International Enrollment in Colleges on the Rise

The number of international students at colleges and universities in the United States has increased by six percent in the 2012 academic year and has contributed $22.7 billion to the U.S. economy. According to the 2012 Open Doors Report on International Educational Exchange released November 12; this six percent increase of international students has reached a record high of 764,495 exchange students across the 50 states. The report also stated that there has been a 31 percent increase in the number of students studying in colleges and universities in the U.S. then there was a decade ago.

Findings from the Institute of International Education surveys found that many students overseas who are considering studying abroad believe that a U.S. degree makes for a strong investment in their future careers.

According the Associate Director of International Services at UWG Sylvia Shortt, the University of West Georgia currently has 168 foreign exchange students from over 39 different countries. Although UWG has not seen a significant jump in the number of international students in the past three years, each year they have acquired more international students than the previous academic year.

The continued growth in international students across the U.S. has proved to have a positive social and economic impact by the $22.7 billion that it contributed to the economy in the 2012 academic year alone. The Open Doors 2012 reports that more than 70 percent of international students studying in the U.S. receive most of their money from outside sources to attend colleges and universities across the states.

Not only do international students contribute to the economy, but they also contribute to the scientific and technical research going on in the American classroom.
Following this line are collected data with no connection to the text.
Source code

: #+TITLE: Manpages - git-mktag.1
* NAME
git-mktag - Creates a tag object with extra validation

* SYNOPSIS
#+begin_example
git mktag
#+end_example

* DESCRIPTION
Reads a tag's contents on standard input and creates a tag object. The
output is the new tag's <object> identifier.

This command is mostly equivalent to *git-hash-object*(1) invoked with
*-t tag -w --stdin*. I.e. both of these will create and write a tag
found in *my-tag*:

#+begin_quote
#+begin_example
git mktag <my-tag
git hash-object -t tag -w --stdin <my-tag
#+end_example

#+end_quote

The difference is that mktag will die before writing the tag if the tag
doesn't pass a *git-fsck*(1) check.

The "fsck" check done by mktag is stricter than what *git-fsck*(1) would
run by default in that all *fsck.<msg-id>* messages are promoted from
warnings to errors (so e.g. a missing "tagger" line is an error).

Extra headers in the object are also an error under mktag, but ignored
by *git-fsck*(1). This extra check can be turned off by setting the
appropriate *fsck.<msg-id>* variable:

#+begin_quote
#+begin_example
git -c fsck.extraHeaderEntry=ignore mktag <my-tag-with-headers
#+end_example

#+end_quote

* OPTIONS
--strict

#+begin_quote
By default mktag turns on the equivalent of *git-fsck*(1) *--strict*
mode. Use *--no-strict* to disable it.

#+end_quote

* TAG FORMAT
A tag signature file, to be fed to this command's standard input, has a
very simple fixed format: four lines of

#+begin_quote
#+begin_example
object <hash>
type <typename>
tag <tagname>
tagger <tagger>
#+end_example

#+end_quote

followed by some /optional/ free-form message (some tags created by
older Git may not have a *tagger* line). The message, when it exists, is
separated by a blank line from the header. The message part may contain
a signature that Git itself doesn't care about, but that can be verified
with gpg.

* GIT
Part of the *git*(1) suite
International Students bring an international perspective which often times can help prepare many American undergraduates with future global careers.

UWG undergraduate student Tola Ashiru is an international student from Nigeria and plans to graduate in the spring of 2013. He came to UWG in the fall of 2007 to pursue a degree in computer science. “My older brother and sister attended college in the United States, so when I graduated high school I decided my future career would benefit by me attending a university in the states,” said Ashiru.

Upon graduating Ashiru plans to stay in the U.S. as long as there are job opportunities.  “I would like to stay in the states after graduation if I can find a job, but in the case that I don’t I will most likely move to Canada to be with my brother and sister,” said Ashiru.

Despite the impressive numbers of international students across the U.S., they still constitute less than 4 percent of all students enrolled in higher education in the United States, according to the Open Doors report. Roughly 25 percent of international students come to the United States from China. Other nations leading the way in sending students are India with 13 percent and South Korea with nearly 10 percent. And thanks to Saudi Arabian government scholarships, students from Saudi Arabia now make up 4.5 percent of the international students studying in the United States.